A miserable day for SBF
He's in jail for Christmas, charged with fraud over the FTX crypto collapse
It was a miserable day for Sam Bankman-Fried.
He woke up in a Bahamas jail.
Then the US government unsealed an indictment against him for money laundering, wire fraud, commodities fraud and securities fraud.
Then the SEC filed a complaint against him for securities fraud.
Then the CFTC filed a complaint against him for fraud and material misrepresentations.
Then the US House of Representatives held a three hour hearing with the new CEO of FTX, who verbally crucified Sam Bankman-Fried, calling him a liar and an embezzler.
Then he had a court hearing in the Bahamas and applied to be released on bail pending an extradition hearing, which was denied.
As the day wound to a close, he was escorted away in handcuffs, ordered to be remanded until February 8, 2023.
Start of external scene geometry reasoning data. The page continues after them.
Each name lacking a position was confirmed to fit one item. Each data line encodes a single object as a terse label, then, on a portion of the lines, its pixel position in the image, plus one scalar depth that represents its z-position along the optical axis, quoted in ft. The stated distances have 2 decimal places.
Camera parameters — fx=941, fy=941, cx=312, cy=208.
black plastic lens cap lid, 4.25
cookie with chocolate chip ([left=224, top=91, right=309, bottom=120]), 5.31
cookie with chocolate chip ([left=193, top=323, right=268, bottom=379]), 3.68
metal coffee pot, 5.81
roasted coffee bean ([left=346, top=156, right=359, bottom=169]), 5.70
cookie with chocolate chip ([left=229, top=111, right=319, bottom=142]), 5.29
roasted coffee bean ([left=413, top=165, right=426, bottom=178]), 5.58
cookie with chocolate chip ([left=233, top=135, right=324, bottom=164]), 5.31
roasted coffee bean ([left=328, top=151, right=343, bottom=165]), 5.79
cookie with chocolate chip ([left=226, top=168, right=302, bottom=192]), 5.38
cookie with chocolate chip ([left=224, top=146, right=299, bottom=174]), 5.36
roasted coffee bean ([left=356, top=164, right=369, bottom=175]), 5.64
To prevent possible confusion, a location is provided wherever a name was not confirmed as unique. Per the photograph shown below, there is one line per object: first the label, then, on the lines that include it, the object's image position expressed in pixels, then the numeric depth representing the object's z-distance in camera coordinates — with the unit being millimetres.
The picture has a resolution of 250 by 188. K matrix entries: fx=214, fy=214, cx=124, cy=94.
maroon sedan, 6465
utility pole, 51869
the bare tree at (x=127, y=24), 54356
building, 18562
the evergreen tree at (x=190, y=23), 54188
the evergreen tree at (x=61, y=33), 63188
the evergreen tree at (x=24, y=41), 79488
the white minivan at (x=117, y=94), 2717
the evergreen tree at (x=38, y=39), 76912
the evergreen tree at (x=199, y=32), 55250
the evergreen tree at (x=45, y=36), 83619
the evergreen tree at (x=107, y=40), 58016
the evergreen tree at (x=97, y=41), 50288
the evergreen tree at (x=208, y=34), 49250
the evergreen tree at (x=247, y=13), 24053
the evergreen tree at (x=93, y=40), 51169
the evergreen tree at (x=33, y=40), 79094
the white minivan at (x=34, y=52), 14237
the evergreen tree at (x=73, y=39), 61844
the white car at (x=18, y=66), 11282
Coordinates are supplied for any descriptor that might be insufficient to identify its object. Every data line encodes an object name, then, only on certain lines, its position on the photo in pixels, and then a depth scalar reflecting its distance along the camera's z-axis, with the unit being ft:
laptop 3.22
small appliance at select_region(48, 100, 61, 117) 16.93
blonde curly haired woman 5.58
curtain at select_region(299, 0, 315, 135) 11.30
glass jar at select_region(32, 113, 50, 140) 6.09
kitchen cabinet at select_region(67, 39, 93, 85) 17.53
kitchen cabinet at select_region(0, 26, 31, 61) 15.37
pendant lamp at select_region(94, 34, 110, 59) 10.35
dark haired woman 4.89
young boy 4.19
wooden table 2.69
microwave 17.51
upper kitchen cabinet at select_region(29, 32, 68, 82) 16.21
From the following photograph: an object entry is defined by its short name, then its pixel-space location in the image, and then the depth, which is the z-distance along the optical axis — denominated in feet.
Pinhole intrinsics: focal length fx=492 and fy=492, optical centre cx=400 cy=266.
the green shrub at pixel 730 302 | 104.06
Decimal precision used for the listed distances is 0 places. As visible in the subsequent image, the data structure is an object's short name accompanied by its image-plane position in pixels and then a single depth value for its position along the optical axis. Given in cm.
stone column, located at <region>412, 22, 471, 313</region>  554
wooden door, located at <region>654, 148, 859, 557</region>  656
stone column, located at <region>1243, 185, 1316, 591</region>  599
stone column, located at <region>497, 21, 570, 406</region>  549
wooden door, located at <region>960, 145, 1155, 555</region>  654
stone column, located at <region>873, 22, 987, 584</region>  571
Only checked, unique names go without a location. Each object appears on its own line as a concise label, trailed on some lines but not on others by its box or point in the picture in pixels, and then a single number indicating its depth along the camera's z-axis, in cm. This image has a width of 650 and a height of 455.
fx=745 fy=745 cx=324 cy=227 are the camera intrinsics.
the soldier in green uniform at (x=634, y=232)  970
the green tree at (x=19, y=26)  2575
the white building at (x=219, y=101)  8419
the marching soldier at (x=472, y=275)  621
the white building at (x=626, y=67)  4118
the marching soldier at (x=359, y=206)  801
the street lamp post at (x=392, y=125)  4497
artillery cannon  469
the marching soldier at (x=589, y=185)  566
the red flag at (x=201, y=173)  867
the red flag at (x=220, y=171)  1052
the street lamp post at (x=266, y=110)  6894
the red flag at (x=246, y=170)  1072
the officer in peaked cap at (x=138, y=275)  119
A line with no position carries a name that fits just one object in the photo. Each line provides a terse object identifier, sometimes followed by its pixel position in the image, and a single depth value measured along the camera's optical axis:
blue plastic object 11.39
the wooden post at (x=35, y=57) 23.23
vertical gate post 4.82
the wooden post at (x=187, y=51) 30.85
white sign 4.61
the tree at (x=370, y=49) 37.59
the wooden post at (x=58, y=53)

He’ll be spending Christmas in jail.
FTX not in the Bahamas by accident
SBF was not accidentally in the Bahamas, and didn’t run FTX accidentally from the Bahamas.
Crypto companies go to the Bahamas, with offshore illegal online gambling entities, for one reason only - lax financial crime.
They want the least transparency, the least visibility, the least government oversight with no anti-money laundering reporting by financial institutions. The Bahamas is one of the leaders in all those areas.
A country with a trifecta of risks
I spoke at an ACAMS conference a few years ago on the financial crime risks of financial services in the Caribbean. Below are two pages from my slides. It’s worth noting:
The US government repeatedly asks the Bahamas to investigate and prosecute crypto crimes;
Bahamian financial institutions file almost no suspicious transaction reports related to financial crimes;
There are major transparency issues with respect to financial crimes; and
Politically exposed persons (like SBF), pose a high risk for financial crimes in banking in the Bahamas and yet there is no capability for oversight or financial crime investigations capacity.
The Bahamas is one of a few countries, as noted in the pages above, which poses a trifecta of risks by being a major money laundering country, a major drug producing and transit country, and being on the US President’s list of countries of major concern for financial crime.
With the eyes of the world on the Bahamas’ financial services sector for the next several months, one wonders if it will finally prompt the Bahamas to quit being an irresponsible safe haven for crypto.